WORK INSTRUCTION | Would you transcribe the records below from the line with "focal_35mm: 55" to the line with "focal_mm: 155", ends included, exactly and with nothing more, leaving the pictures out?

EXERCISE DATA |
§ §
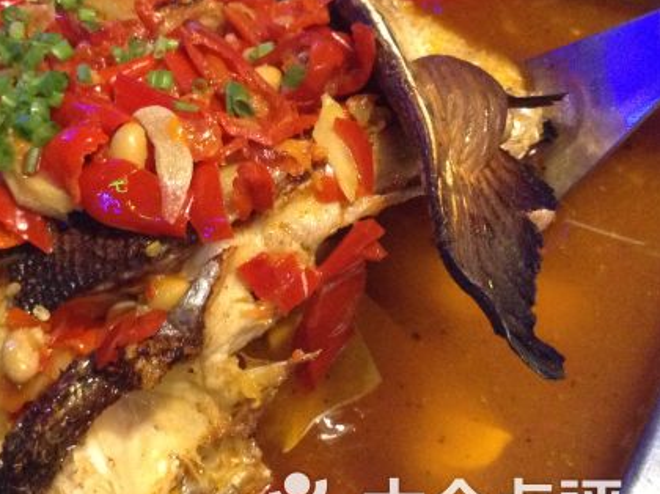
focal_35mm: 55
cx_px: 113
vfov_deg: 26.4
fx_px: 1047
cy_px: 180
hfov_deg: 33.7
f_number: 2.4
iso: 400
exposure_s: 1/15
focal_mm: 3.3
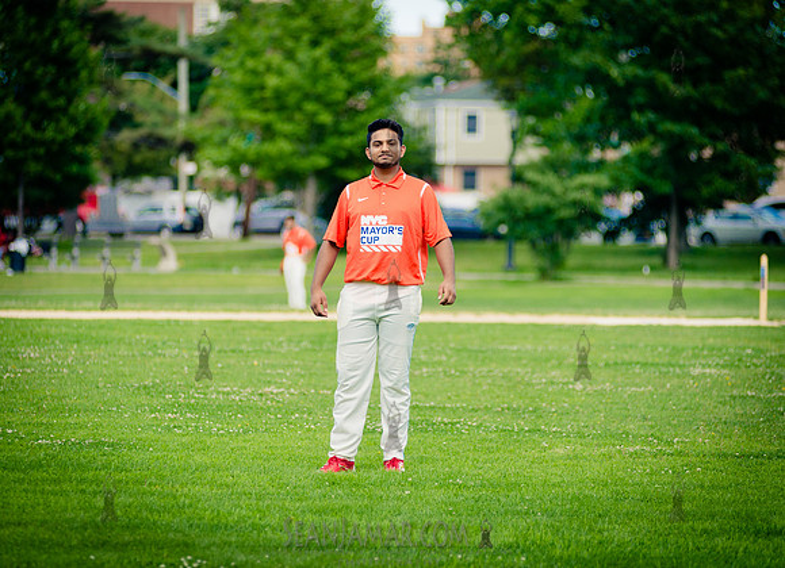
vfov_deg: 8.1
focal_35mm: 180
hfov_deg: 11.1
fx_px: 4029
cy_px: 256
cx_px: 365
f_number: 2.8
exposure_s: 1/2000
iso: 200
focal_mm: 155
§ §
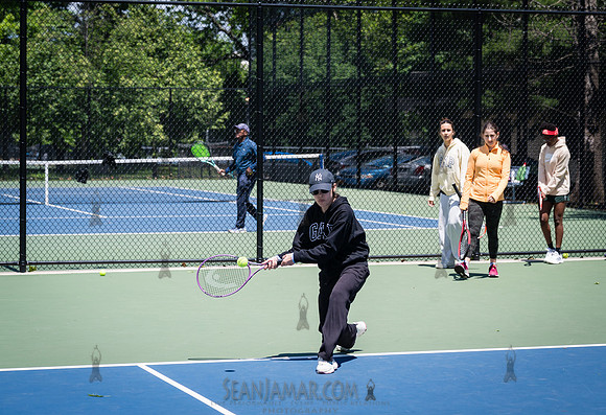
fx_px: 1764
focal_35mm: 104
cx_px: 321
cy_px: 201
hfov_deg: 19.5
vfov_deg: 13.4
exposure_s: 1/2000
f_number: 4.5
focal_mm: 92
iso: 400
§ §
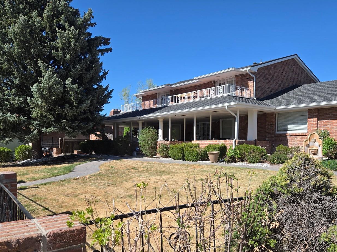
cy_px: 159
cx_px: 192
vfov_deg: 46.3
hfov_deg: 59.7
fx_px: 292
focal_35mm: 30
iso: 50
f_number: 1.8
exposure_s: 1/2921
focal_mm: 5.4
§ §
WRITTEN SOLUTION |
focal_35mm: 55
cx_px: 113
vfov_deg: 26.4
fx_px: 1047
cy_px: 180
hfov_deg: 33.7
f_number: 2.4
iso: 400
exposure_s: 1/15
focal_mm: 3.3
vfov_deg: 8.1
focal_35mm: 180
hfov_deg: 11.1
fx_px: 4029
cy_px: 256
cx_px: 365
f_number: 2.8
exposure_s: 1/2000
iso: 200
focal_mm: 155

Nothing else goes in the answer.